Uma disputa judicial entre a indústria de medicamentos de marca e os genéricos, um setor que movimentou R$ 9 bilhões em 2011, foi parar nos órgãos de defesa da concorrência. Tudo começou em meados da década passada, quando grandes laboratórios farmacêuticos, como o dinamarquês Lundbeck e os americanos Eli Lilly e Genzyme, entraram com várias ações na Justiça para estender o prazo de validade de patentes e garantir exclusividade no mercado. A maioria dos processos já foi concluída e sempre com vitória para os fabricantes de genéricos. Mesmo assim, os laboratórios de marca não desistem da briga e continuam recorrendo ao judiciário, muitas vezes sem motivos plausíveis.
Esse tipo de procedimento provocou a reação da Pró Genéricos, entidade que representa o segmento no Brasil, e a gigante do mercado farmacêutico EMS, por meio do seu braço de medicamentos sem marca, a Germed Farmacêutica, que acusam os grandes laboratórios de abusar do direito de mover ações judiciais para prejudicar outras empresas do setor. É o que se chama, no jargão jurídico, de sham litigation, um litígio simulado, também conhecido como litigação de má-fé. A estratégia de protelação dos laboratórios tradicionais é simples. Mediante a contratação de escritórios renomados de advocacia, eles entram com vários processos ao mesmo tempo e, num primeiro momento, conseguem liminares que barram a concorrência até o julgamento do mérito da ação. Quanto mais demorar esse julgamento, melhor para eles. Situações desse tipo, raras há alguns anos, estão se tornando cada vez mais comuns no Brasil.
Na Secretaria de Direito Econômico (SDE), do Ministério da Justiça, existem atualmente 15 casos em investigação, dos quais oito são públicos (leia quadro ao final da reportagem). “Há um indício de conduta abusiva por parte dos laboratórios de marca, que pode trazer impacto econômico”, afirmou à DINHEIRO o secretário de Direito Econômico, Vinícius Carvalho. A tendência do governo é proteger a permanência dos genéricos, que aumentam a concorrência no mercado. “A atuação do Ministério da Justiça pode levar os laboratórios, no futuro, a serem menos agressivos contra os genéricos”, acredita Marcelo Calliari, sócio do escritório Tozzini Freire Advogados.As reclamações dos fabricantes de genéricos já surtiram um efeito positivo. “Conseguimos ampliar nossa participação no mercado ao reagir às ações”, diz o presidente da Pró Genéricos, Odnir Finotti.

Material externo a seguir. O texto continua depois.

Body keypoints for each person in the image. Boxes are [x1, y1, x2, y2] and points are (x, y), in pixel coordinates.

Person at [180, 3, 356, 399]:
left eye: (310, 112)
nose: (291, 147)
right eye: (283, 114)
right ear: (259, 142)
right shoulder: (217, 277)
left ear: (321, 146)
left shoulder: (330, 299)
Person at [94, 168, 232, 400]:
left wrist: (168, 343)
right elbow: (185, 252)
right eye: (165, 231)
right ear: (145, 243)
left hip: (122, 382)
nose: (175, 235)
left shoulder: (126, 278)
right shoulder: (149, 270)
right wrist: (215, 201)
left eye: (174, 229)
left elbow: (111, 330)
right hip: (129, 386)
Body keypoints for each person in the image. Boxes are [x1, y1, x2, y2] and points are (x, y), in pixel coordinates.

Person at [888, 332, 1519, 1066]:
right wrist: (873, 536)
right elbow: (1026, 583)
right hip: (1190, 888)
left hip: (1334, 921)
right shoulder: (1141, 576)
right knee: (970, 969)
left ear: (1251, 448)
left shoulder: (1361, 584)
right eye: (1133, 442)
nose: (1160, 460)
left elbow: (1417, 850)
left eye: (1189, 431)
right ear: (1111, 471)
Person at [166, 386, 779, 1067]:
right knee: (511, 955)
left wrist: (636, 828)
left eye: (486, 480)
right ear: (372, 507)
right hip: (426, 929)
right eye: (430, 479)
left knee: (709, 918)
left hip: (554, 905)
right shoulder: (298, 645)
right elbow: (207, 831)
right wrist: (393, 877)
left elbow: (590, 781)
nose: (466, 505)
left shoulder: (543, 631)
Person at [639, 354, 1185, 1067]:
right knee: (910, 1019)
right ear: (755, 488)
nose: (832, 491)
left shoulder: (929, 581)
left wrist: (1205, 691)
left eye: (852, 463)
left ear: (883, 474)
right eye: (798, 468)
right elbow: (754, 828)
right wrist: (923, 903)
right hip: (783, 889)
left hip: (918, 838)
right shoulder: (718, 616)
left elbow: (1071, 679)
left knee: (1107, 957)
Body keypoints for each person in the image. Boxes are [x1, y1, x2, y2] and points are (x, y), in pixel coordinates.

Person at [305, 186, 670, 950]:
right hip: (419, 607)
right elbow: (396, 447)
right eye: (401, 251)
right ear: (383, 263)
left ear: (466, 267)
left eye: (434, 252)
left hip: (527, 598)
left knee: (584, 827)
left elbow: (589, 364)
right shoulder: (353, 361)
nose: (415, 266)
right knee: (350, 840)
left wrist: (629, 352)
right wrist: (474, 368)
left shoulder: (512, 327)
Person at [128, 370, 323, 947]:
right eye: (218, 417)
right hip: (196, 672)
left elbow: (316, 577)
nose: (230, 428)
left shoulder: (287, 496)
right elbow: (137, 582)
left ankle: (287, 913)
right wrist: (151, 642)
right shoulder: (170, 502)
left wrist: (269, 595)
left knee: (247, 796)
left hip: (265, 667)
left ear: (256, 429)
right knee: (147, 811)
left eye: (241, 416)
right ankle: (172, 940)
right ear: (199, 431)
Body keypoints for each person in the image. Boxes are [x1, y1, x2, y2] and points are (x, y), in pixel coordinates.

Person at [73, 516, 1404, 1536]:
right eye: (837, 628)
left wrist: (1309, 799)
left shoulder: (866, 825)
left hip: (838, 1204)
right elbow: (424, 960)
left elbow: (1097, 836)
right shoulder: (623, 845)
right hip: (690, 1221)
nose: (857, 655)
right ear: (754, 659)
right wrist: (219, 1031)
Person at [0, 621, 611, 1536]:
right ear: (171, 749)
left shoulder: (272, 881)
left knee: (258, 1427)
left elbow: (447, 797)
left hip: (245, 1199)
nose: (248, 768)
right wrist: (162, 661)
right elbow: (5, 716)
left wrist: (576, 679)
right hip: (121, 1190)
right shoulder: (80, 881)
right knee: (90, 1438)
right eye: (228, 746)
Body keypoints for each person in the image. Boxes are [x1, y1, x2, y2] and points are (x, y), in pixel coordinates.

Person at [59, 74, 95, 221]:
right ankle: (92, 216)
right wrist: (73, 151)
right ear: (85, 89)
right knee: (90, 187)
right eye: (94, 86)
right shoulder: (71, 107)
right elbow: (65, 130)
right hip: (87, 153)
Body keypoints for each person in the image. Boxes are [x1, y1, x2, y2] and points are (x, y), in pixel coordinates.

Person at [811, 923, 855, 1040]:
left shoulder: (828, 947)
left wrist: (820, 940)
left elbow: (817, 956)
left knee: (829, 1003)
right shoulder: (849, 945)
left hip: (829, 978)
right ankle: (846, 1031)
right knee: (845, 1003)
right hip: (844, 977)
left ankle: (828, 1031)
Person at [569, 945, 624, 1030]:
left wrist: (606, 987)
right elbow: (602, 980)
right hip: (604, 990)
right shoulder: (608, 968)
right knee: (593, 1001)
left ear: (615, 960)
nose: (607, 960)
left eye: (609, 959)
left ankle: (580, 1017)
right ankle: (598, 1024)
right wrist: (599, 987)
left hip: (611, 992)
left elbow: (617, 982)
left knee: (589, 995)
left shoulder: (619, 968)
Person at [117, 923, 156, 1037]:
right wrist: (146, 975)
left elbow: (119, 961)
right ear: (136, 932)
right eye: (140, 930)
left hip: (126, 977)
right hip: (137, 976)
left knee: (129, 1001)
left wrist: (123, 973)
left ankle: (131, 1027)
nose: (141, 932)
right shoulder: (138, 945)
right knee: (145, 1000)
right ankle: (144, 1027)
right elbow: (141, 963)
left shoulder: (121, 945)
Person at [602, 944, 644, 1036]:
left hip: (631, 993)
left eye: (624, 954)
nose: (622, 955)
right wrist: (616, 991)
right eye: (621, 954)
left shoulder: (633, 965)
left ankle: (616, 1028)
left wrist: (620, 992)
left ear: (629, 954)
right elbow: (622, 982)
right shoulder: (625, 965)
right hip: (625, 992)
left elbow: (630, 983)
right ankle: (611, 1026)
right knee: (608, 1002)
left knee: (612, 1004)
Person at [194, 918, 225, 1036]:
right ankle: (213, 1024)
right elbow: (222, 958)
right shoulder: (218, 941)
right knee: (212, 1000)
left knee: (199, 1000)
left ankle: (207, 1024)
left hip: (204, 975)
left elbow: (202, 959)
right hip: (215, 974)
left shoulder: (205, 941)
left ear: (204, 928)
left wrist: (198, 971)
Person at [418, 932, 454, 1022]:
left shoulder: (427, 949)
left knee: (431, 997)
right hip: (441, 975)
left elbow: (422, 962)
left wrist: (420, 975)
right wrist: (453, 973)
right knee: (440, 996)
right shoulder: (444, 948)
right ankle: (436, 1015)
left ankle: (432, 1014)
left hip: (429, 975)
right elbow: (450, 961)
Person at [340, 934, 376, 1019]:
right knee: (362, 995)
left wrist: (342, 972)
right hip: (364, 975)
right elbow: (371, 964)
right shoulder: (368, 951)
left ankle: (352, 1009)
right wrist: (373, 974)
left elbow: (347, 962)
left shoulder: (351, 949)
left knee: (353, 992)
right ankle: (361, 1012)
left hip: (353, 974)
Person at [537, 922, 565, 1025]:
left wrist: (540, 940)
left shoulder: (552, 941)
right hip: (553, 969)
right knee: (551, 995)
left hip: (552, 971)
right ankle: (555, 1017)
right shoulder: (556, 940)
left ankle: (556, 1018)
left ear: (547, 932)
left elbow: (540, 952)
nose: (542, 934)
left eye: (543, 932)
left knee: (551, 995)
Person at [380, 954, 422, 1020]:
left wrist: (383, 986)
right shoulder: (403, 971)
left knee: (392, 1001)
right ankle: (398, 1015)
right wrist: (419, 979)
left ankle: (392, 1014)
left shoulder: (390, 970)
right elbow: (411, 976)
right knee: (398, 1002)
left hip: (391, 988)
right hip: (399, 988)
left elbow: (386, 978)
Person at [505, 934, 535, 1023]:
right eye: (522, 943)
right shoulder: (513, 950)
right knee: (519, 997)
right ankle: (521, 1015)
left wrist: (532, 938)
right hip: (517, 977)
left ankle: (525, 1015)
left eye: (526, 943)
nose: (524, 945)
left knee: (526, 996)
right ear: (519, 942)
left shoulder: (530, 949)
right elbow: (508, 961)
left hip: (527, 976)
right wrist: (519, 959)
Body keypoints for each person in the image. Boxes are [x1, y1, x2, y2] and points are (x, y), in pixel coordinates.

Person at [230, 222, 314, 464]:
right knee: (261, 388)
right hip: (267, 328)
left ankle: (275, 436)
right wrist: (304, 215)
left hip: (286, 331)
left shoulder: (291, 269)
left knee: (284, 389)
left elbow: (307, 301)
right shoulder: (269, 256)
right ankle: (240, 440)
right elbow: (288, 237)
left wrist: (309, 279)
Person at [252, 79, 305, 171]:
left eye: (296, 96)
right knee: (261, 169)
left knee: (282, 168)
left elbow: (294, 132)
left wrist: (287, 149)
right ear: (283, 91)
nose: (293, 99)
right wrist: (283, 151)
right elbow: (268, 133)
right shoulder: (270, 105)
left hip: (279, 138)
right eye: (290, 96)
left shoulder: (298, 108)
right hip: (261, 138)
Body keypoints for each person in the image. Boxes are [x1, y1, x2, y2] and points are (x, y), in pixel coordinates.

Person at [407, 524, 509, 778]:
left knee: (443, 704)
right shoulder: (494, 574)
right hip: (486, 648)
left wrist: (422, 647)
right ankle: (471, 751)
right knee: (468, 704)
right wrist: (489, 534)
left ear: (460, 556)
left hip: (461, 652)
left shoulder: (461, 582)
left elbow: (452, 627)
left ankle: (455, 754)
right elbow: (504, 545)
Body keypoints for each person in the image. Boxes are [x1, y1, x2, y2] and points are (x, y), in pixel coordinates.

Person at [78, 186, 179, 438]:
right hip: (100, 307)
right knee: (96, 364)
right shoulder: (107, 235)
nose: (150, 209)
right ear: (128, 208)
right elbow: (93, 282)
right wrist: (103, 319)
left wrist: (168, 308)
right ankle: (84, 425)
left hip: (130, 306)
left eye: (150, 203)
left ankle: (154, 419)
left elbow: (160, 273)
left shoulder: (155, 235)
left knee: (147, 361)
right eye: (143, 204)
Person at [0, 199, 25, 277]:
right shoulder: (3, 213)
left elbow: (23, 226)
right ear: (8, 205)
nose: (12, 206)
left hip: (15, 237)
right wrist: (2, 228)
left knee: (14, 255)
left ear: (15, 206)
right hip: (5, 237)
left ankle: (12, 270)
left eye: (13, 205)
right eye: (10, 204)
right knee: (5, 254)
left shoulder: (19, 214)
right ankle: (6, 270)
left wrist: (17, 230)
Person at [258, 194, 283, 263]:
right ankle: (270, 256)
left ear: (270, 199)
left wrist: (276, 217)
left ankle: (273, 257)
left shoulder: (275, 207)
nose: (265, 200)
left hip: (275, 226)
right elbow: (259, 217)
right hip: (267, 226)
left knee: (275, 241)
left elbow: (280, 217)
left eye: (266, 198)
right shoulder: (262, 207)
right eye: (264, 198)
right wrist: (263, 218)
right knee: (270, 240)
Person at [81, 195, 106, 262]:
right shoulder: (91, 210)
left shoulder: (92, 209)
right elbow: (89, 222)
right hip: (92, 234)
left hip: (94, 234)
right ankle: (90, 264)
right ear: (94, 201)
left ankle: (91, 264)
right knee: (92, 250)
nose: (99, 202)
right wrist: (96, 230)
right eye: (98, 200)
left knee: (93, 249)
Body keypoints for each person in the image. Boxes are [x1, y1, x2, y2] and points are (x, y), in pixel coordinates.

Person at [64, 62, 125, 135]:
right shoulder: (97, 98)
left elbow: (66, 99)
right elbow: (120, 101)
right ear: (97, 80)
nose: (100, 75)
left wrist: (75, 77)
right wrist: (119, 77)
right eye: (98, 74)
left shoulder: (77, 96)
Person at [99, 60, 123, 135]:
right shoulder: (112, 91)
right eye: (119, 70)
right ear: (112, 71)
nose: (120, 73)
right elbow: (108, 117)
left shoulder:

“A Justiça não está dando mais liminares para os laboratórios esticarem suas patentes, e alguns já vêm até desistindo de processar os genéricos”, afirma o advogado da entidade, Aristóbulo Freitas. Os laboratórios acusados de práticas protelatórias abusivas foram procurados pela DINHEIRO, mas não quiseram comentar o caso. A Interfarma, que representa os fabricantes dos medicamentos de marca, minimiza a guerra travada com os genéricos. “Cinco processos é muito pouco para um setor que tem 650 indústrias”, diz o presidente da Associação da Indústria Farmacêutica de Pesquisa, Antônio Brito. Até agora, o único caso de condenação pela prática de litigação de má- fé não está ligado ao setor de saúde. Em 2010, a BOX 3 Vídeo, empresa que detém a rede nacional de televisão Shop Tour e veicula programas de ofertas de produtos e serviços, recebeu uma multa de R$ 1,7 milhão por impedir que concorrentes transmitissem programas semelhantes ao seu.
Durante dez anos, a Box 3 entrou com ações na Justiça para reduzir a concorrência. Seu advogado, Márcio Lamonica, diz que, apesar de o Cade entender que a Shop Tour quis prejudicar os concorrentes, não houve má-fé. “A empresa quer passar a mensagem: ‘pode concorrer, mas não me copie’.” A Shop Tour ainda pretende recorrer da decisão do Cade na Justiça. Dada a complexidade dos casos desse tipo, muitas ações acabam sendo arquivadas. É o caso da polêmica envolvendo Fiat, Volkswagen e Ford e a Associação Nacional dos Fabricantes de Peças (Anfape), que reúne as fabricantes de peças de reposição, que não são credenciadas pelas montadoras. A Anfape acusou as fabricantes de automóveis de abusarem de processos na Justiça para impedir que suas peças fossem comercializadas, mas o Cade entendeu que não houve má-fé judicial.